Sustentabilidade e manejo contínuo
Embora a recuperação seja possível, especialistas alertam que é indispensável adotar práticas de manejo contínuo para evitar novos episódios de degradação. “A fertilidade do solo deve ser tratada como prioridade estratégica nas propriedades rurais. Sistemas de integração lavoura-pecuária, rotação de culturas e o uso de plantas de cobertura são ferramentas que ajudam a preservar o solo e aumentar sua resiliência”, afirma Giovana.
A pesquisadora destaca ainda a importância de programas educativos para conscientizar produtores sobre os riscos das queimadas e os benefícios de práticas sustentáveis. “Evitar o uso do fogo como método de manejo é essencial para preservar os recursos naturais e garantir a sustentabilidade da produção agropecuária.”

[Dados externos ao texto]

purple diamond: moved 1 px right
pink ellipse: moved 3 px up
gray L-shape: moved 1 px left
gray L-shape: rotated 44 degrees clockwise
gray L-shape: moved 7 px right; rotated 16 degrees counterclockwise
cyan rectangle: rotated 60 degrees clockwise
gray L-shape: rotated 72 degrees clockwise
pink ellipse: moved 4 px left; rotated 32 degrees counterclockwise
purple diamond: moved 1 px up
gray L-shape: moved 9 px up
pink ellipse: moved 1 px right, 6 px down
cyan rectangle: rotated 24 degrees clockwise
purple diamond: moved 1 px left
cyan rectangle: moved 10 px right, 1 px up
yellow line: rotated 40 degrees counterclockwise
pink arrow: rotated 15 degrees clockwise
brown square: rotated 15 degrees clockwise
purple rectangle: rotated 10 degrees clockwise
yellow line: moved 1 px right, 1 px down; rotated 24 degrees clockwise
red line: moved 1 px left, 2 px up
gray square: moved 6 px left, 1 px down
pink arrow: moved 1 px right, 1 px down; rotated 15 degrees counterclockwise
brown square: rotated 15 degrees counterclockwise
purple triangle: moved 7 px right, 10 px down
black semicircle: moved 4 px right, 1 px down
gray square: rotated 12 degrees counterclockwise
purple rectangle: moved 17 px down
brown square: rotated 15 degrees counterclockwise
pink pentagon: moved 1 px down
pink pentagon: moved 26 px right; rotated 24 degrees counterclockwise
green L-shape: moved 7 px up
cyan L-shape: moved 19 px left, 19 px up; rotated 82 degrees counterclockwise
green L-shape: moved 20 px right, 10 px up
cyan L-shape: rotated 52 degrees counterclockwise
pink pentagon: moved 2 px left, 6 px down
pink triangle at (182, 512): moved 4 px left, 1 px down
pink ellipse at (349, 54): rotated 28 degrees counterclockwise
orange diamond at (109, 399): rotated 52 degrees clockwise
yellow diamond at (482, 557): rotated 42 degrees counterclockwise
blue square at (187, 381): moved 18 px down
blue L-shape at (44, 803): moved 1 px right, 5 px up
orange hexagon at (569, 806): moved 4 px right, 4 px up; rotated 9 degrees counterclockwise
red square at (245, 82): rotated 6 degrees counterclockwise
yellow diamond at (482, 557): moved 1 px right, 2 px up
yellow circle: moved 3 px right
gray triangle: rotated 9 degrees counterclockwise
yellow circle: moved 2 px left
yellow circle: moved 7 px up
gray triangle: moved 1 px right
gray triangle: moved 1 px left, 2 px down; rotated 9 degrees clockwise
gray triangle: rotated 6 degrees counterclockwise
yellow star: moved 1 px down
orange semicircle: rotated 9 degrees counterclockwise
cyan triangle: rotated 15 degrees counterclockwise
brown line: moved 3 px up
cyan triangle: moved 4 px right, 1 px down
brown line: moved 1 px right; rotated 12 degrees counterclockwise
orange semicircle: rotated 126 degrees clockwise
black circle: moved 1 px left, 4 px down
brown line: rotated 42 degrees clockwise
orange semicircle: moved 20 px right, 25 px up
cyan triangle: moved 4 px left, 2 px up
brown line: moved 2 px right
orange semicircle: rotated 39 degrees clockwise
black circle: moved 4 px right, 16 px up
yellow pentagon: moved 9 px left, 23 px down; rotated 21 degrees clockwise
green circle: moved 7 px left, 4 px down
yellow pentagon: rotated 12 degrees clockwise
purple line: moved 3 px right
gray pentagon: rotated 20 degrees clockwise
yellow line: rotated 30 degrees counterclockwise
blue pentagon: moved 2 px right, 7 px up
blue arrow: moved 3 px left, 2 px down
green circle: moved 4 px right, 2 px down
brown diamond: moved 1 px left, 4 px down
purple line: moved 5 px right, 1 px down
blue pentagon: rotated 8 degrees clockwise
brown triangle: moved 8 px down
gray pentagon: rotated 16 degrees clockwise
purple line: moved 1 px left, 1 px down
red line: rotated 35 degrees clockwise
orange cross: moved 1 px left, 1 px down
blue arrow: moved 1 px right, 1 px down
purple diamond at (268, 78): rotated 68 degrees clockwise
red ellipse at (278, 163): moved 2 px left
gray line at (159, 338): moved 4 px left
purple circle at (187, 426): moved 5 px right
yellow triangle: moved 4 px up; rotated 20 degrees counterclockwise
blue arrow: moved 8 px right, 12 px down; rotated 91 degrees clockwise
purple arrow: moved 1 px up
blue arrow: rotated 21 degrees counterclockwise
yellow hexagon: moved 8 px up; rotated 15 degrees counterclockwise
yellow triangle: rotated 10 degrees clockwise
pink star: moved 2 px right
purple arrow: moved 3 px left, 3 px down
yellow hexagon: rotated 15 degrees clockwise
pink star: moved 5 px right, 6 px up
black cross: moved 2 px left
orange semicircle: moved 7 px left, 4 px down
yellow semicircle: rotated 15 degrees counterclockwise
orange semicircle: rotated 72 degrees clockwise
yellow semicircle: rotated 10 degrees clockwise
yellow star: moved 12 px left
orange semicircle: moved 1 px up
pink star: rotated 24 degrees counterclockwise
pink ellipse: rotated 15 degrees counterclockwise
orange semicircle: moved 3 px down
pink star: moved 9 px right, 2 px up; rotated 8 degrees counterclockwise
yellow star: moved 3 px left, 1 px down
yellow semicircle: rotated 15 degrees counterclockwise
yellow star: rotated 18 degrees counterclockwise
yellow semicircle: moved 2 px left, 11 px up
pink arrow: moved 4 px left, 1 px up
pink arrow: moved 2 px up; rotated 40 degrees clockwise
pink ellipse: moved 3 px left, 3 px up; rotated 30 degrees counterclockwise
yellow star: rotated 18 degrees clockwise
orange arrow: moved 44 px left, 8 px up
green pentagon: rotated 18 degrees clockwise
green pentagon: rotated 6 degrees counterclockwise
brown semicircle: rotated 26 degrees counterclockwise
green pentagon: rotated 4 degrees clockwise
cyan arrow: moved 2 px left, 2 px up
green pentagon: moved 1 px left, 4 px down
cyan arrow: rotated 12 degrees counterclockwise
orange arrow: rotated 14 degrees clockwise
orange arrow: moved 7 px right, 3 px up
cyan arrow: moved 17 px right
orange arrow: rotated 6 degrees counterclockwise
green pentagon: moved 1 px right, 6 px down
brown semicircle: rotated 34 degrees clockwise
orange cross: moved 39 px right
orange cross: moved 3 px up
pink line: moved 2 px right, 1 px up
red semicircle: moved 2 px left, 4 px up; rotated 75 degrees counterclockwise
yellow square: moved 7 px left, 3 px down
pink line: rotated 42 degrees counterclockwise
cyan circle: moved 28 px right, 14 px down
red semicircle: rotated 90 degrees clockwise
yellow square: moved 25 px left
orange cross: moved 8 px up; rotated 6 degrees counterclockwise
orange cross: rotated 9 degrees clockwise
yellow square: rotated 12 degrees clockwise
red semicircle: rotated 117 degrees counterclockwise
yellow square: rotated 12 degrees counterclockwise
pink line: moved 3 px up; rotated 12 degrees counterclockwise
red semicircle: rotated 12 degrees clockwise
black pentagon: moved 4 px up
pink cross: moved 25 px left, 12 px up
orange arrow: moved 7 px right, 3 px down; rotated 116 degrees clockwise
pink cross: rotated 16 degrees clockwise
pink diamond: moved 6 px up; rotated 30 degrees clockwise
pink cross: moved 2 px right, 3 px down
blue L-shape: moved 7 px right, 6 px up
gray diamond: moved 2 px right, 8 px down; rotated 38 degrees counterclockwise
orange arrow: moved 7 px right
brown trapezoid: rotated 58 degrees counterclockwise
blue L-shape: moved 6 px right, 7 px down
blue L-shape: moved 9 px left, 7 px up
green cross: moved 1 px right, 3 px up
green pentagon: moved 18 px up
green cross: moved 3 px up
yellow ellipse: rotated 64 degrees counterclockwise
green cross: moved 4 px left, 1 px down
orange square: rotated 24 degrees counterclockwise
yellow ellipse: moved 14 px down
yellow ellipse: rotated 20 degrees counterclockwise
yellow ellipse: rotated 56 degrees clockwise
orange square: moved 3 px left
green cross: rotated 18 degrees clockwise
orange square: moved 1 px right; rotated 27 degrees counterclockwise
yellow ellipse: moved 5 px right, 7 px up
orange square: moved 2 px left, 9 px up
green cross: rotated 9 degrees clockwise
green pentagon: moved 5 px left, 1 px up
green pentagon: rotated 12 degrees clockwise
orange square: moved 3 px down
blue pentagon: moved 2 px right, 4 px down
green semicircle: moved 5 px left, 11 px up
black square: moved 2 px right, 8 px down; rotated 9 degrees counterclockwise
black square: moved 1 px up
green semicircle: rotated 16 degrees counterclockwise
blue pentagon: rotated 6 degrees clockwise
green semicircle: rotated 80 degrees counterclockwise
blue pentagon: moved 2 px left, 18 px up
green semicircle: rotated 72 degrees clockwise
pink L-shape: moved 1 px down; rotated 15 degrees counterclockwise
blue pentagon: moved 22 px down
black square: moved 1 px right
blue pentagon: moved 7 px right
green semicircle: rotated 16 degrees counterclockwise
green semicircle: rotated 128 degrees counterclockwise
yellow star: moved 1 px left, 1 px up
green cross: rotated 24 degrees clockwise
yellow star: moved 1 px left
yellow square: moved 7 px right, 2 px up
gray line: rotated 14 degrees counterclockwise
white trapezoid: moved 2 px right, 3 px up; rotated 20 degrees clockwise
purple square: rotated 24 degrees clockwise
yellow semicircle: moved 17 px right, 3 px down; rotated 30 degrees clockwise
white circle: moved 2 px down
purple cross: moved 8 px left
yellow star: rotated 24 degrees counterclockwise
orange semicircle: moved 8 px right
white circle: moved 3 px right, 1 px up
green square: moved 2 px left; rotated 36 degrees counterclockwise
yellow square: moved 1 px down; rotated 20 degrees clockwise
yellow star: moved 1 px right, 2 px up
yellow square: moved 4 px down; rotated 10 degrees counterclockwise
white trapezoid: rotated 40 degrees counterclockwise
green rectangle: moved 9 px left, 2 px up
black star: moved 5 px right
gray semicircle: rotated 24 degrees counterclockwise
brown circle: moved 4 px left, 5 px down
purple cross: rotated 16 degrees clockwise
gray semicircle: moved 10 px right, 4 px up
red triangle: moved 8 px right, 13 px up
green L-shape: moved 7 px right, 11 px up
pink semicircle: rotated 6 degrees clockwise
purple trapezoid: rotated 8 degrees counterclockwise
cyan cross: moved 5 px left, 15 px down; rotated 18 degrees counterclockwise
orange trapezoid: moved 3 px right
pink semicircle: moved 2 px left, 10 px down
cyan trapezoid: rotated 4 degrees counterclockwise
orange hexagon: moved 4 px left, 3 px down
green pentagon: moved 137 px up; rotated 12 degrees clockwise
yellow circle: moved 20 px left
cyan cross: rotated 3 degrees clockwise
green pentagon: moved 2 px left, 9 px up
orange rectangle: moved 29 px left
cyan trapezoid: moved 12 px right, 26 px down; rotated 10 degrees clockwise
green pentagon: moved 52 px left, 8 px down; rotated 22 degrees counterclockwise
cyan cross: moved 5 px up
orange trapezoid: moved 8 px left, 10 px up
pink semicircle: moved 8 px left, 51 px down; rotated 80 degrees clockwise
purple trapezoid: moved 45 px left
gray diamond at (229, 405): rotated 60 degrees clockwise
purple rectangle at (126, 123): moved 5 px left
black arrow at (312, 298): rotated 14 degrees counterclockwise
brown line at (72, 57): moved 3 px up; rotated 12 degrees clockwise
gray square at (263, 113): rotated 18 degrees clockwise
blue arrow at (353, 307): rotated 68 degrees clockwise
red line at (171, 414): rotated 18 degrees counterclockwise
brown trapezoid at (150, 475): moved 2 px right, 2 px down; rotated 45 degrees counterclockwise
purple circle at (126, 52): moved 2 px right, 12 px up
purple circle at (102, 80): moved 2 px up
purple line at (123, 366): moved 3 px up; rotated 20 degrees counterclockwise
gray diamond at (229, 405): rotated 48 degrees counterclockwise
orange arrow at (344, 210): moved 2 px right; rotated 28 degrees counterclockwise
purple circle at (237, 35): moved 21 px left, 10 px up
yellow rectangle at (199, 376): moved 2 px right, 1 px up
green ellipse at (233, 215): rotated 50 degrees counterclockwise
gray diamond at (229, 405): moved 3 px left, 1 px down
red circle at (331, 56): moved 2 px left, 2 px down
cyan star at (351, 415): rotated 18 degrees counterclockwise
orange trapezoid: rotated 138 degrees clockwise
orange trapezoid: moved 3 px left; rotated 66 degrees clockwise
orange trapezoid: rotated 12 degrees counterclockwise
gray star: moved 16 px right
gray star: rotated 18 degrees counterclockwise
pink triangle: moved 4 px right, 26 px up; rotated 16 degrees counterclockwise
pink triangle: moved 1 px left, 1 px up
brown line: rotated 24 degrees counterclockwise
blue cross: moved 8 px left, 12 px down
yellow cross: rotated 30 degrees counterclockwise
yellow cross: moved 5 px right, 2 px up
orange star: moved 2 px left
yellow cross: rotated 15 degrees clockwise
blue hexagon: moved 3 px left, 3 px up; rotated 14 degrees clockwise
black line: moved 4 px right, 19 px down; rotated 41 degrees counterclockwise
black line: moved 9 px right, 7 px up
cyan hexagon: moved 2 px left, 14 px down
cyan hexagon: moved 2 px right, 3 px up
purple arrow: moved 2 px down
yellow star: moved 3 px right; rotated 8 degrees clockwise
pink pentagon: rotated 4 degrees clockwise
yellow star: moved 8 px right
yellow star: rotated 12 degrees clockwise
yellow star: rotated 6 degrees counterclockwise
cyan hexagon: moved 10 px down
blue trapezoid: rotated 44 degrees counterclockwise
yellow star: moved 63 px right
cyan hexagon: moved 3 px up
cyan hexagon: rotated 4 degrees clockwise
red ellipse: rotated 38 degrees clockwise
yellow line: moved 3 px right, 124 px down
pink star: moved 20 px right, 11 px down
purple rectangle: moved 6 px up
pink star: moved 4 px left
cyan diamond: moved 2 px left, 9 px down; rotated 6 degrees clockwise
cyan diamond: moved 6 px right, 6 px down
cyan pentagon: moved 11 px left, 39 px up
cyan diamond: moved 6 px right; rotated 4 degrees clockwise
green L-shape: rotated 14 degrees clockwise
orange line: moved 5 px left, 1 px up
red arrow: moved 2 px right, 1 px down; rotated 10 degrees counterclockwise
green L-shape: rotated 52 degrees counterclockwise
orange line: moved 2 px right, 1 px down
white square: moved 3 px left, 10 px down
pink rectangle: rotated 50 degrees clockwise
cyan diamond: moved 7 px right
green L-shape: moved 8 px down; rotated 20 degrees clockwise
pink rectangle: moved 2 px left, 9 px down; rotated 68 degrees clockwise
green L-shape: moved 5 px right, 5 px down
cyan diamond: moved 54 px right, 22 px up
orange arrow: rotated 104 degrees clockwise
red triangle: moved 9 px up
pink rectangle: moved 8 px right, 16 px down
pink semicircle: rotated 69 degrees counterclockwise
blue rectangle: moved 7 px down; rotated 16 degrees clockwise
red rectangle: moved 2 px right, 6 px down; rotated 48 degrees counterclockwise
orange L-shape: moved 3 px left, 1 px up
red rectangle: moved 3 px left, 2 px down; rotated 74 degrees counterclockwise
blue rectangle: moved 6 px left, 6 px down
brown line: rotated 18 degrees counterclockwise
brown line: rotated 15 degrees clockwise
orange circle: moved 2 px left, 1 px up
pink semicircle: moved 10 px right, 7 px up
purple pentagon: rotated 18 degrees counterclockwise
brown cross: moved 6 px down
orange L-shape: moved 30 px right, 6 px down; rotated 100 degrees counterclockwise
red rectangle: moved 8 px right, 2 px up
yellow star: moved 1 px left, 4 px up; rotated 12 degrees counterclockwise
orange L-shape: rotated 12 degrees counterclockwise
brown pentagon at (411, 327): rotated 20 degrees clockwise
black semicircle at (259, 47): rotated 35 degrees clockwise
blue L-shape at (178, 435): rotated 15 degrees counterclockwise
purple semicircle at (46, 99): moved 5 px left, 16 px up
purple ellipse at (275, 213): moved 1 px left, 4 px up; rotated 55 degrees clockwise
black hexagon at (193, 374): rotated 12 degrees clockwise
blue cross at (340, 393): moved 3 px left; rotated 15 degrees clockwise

O papel da tecnologia na recuperação
Nos últimos anos, a tecnologia tem se tornado uma aliada no manejo do solo pós-queimadas. Sistemas de sensoriamento remoto e drones auxiliam no mapeamento das áreas afetadas, enquanto softwares de agricultura de precisão permitem um planejamento mais eficiente do uso de insumos. “Com a tecnologia, o produtor pode otimizar recursos e obter resultados mais consistentes, garantindo a recuperação do solo de forma mais ágil e econômica”, destaca Rodrigo.
A integração dessas tecnologias com práticas tradicionais reforça a capacidade do setor de superar desafios como os provocados pelas queimadas. Porém, os especialistas alertam: a recuperação do solo exige paciência, planejamento e a adoção de estratégias de longo prazo.